**Given material:**
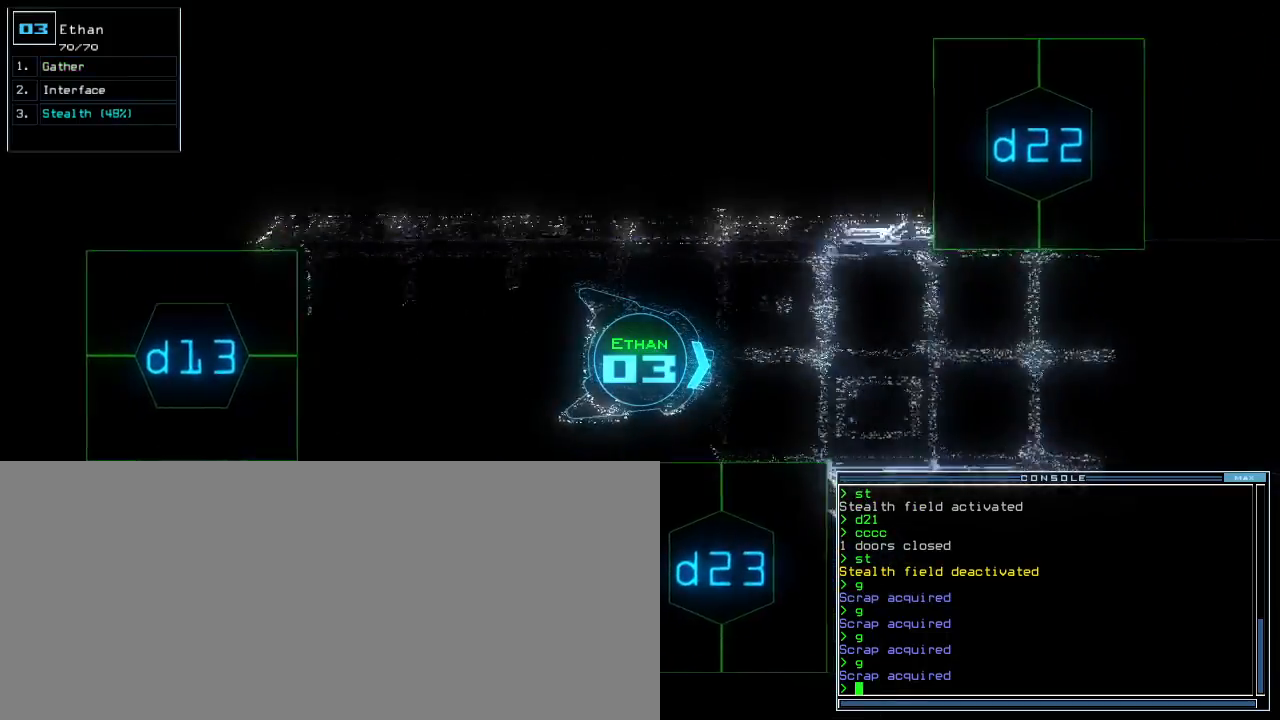
Gameplay with keyboard; each line is a JSON object with the keys held at the frame after it. "events" lists presses ("down") and releases ("up") of ".", "0", "1", "2", "3", "4", "5", "6", "7", "8", "9", "a", "b", "backspace", "c", "caps_lock", "comma", "ctrl_l", "ctrl_r", "d", "down", "e", "equals", "escape", "f", "f4", "g", "h", "i", "j", "k", "l", "left", "m", "minus", "n", "o", "p", "q", "quote", "r", "return", "right", "s", "semicolon", "shift_l", "shift_r", "space", "t", "tab", "tilde", "u", "up", "v", "w", "x", "y" and "z" between this image and that frame as [ms after this image, input, new state], when the widget could be followed in between. No other keys are recorded. Mouse input is not recorded. Not read: other_keys.
{"keys": ["up"]}
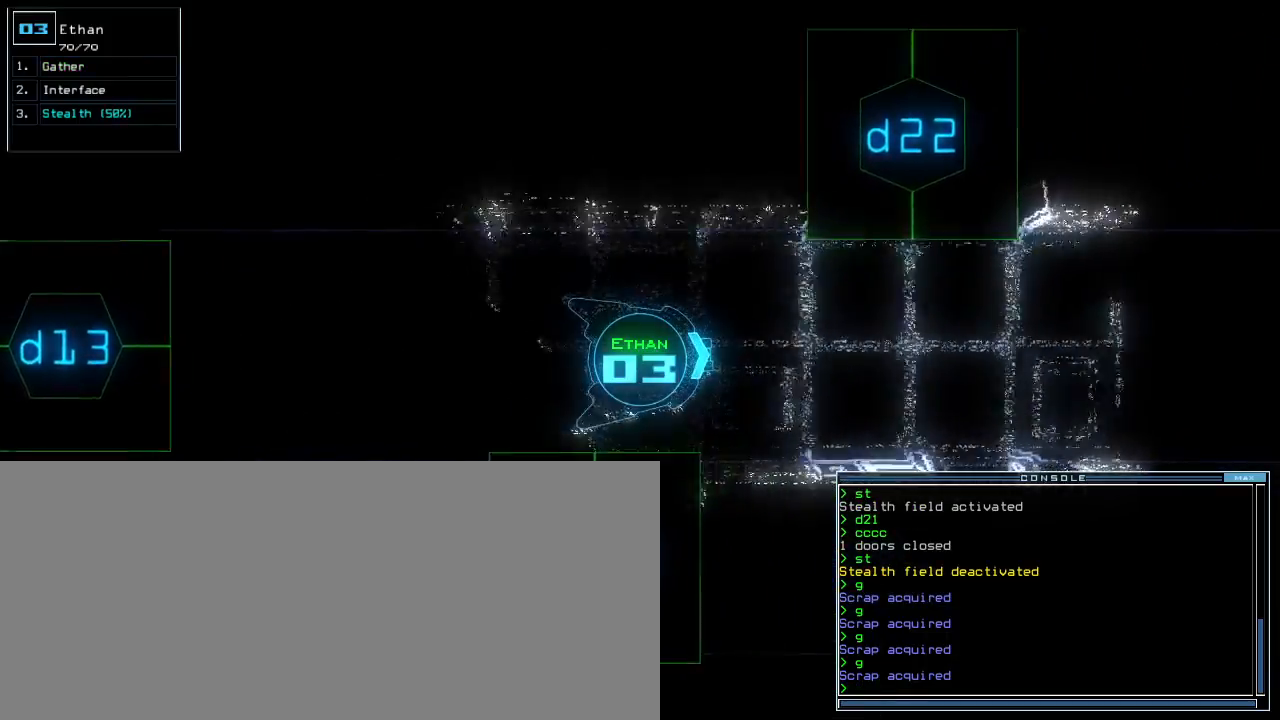
{"keys": ["up"], "events": [[100, "right", "down"], [150, "right", "up"]]}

**Task objective:** Return the listing verbatim; pictures are not part of the copy.

**Expected output:**
Gameplay with keyboard; each line is a JSON object with the keys held at the frame after it. "events" lists presses ("down") and releases ("up") of ".", "0", "1", "2", "3", "4", "5", "6", "7", "8", "9", "a", "b", "backspace", "c", "caps_lock", "comma", "ctrl_l", "ctrl_r", "d", "down", "e", "equals", "escape", "f", "f4", "g", "h", "i", "j", "k", "l", "left", "m", "minus", "n", "o", "p", "q", "quote", "r", "return", "right", "s", "semicolon", "shift_l", "shift_r", "space", "t", "tab", "tilde", "u", "up", "v", "w", "x", "y" and "z" between this image and that frame as [ms after this image, input, new state], when the widget could be followed in between. No other keys are recorded. Mouse input is not recorded. Not read: other_keys.
{"keys": ["up"]}
{"keys": ["up"], "events": [[100, "right", "down"], [150, "right", "up"]]}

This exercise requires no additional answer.